As described above, according to the present invention, when the induction motor is started, the V/F ratio is automatically set to a preset value, and after the induction motor is started, the induction motor current is kept at the minimum by controlling the power factor angle so that it does not become less than 45 degrees. This improves the overall efficiency including the frequency converter. In addition, there is no need to adjust the V/F ratio according to the load as in the past, and when a voltage-type frequency converter is used, the voltage phase can be taken out from the frequency controller, making it possible to realize an economical device. be able to.
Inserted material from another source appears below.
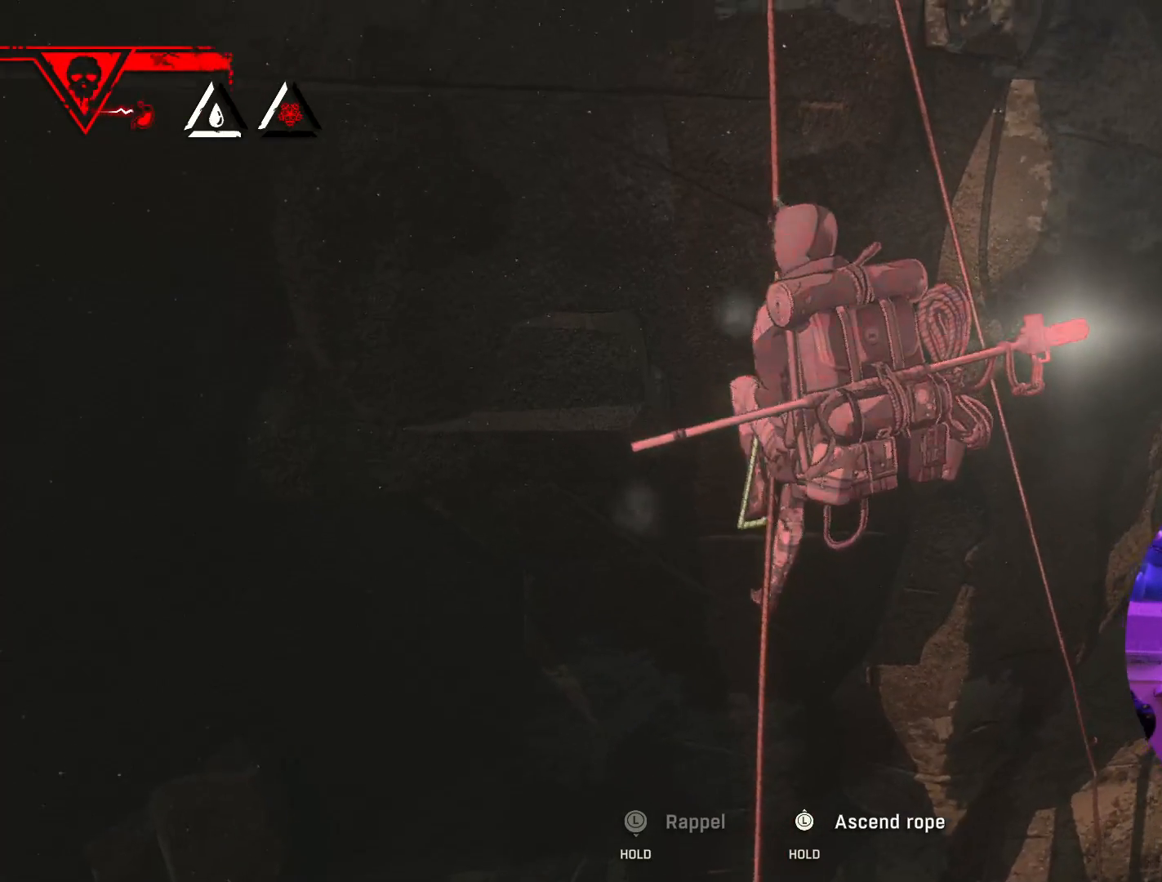
{"buttons": ["R2"], "left_stick": "up", "right_stick": "center", "events": []}
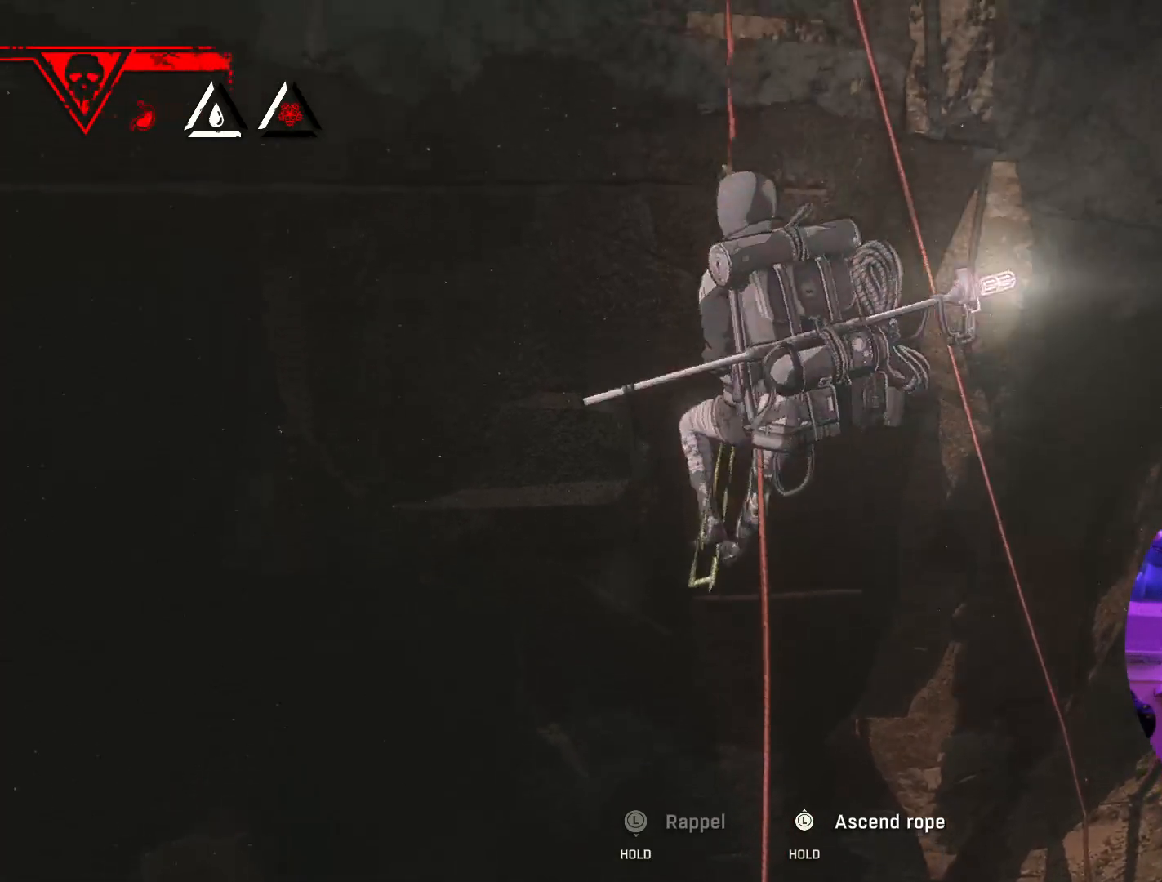
{"buttons": ["R2"], "left_stick": "up", "right_stick": "center", "events": []}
[Brief explanation of the drawing]

Fig. 1 is a block diagram showing the circuit configuration of a conventional induction motor control device, Fig. 2 is a load characteristic diagram, and Fig. 3 is a diagram showing the circuit configuration of a conventional induction motor control device.
Figures a and b are equivalent circuit diagrams of an induction motor, Figure 4 is a diagram explaining the principle of the present invention, Figure 5 is a block diagram showing an embodiment of the present invention, and Figures 6 and 7 are load currents in the present invention. FIG. 8a is a block diagram showing the essential parts of another embodiment of the present invention, and FIG. 8b is an explanatory diagram of the operation. 3,13...Frequency setter, 4,14...V/
F converter, 11, 31...inverter circuit.

Claims (1)

[Scope of Claims] 1. In a control device for driving an induction motor by a variable voltage variable frequency conversion device, a phase difference detector that obtains an output according to a value at which the power factor angle of the induction motor deviates from 45°. By providing the output of this phase difference detector to the variable voltage control system of the converter, when the power factor angle of the induction motor lags behind 45 degrees, the output voltage of the converter is reduced in accordance with this delay. A control device for an induction motor, characterized in that the power factor is controlled so as to maintain the power factor angle at around 45°. 2. The induction according to claim 1, wherein the load current of the induction motor is detected by a level detector, and when the load current of the induction motor is above a certain value, power factor control is automatically stopped or weakened. Electric motor control device. 3 Output Vc of a logic circuit that detects a voltage phase angle of 45° based on the frequency reference device R output from the frequency setter, and the current output from the polarity detector based on the load current Lu detected by the current transformer. The phase VI and the phase signal Si of the electric valve corresponding to the voltage of the U phase are input to a phase difference detector to output an output VPH whose polarity changes at a load force flow angle of 45°, and this output is output limited. 3. A control device for an induction motor according to claim 1, wherein the voltage reference V _R is limited by inputting it into a circuit. 4 Input the phase voltage detected by the transformer into the polarity discriminator to obtain the voltage polarity output _VV , and input the load current detected by the current transformer into the polarity detector. The induction device according to claim 1 or 2, wherein the obtained current polarity output V _I is guided to a phase difference detector, and a voltage equivalent to 45° is subtracted from the output V PH and input to the output limiting circuit. Electric motor control device.